Revenue is rising in Japan because the government is trying to get its aging citizens access to the latest treatments as their health declines. Lawmakers implemented a pricing program that pays more for new medicines that offer a significant improvement in patients’ quality of life and health compared with older therapies. In another change, drugmakers can avoid repetition of expensive studies by recruiting expatriates like Takahashi, a native of Nagoya in central Japan, from London to Hawaii, speeding approval times.

“The Japanese government in the last ten years or so has made it so drugmakers now go through a much less onerous process to get approval,” said Jonathan MacQuitty, a Menlo Park, California-based partner at health-care venture capital firm Abingworth. “That has coincided with Asia becoming a more important market, where growth is going to occur.”

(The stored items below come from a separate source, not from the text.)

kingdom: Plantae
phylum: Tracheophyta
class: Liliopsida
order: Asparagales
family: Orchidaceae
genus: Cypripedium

Abingworth invests in SFJ Pharmaceuticals Inc., which helps companies including Pfizer introduce drugs in Japan.

Pricing Program

Under a pricing program that began in 2010 and was renewed in April, new medicines that offer a significant benefit to patients over existing treatments may command a price as much as 120 percent higher than those of older drugs, according to Alan Thomas, director of Japan business planning and analytics, for IMS.

Japan’s biennial price-cutting plan also was revised, resulting in more than 400 compounds receiving lower price reductions or being exempted this year under a new set of criteria, Thomas said.

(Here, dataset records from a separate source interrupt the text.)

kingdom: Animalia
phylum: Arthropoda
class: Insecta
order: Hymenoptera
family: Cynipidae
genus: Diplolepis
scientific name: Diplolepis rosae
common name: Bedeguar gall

“That system is stimulating the right behavior,” Glaxo (GSK) Chief Executive Officer Andrew Witty said in an interview. “It’s attracting people to bring innovation into the Japanese marketplace.”

Before regulatory reform in Japan, U.S. and European drugmakers conducted the three required phases of clinical trials in Western countries. Once approved in those markets, companies had to repeat the entire process in patients in Japan, creating a “drug lag” and ballooning costs, said Robert DeBenedetto, chief executive officer of San Francisco-based SFJ Pharmaceuticals. That lag was as long as nine years after U.S. and European clearance, IMS said.

‘Drug Lag’

The trials had to be repeated because of concerns about side effects in Japanese, who tend to have lower body weight and may require lower doses than Caucasians, said Colin Vose, who led strategic business development for Japan and South Korea from 1999 to 2005 at Quintiles Transnational Corp., the biggest provider of testing and drug-trial services.

That changed in 1998, when Japan accepted the concept of bridging studies, which pave the way for clinical data gathered in one country to be used in regulatory filings in another. Bridging studies are small trials that observe both healthy Japanese participants and Caucasian subjects to study whether there are any differences in how a drug is processed in the body.

London Trials

Hammersmith Medicines Research, a London hospital center, recruits expatriates like Takahashi, the hair stylist, for bridging studies. Takahashi is monitored for adverse reactions at the hospital while he watches television shows and reads books in his native language.

“I do this two or three times a year,” Takahashi said in an interview. “I know there are risks, but most of these drugs have already been tested in Caucasians, so I’m not too worried.”

If a bridging study shows the drug’s safety is equivalent in both Japanese and Caucasian people, those results can supplement data from trials done in other countries to avoid repeating mid-stage studies in Japan. Late-stage trials are still required to be conducted in Japan for most therapy areas, according to IMS.

“That has allowed us to reduce the regulatory package that is needed and to reduce costs,” said Klaus Beck, head of research and development in Japan for London-based AstraZeneca Plc. (AZN)

Japan’s example may have implications for drugmakers trying to expand in China, whose regulatory guidelines will probably evolve in a similar fashion to its neighbor, according to Quintiles’ Vose.

“One would hope we will have learned by our experiences in remodeling the way we’ve approached Japan,” Vose said.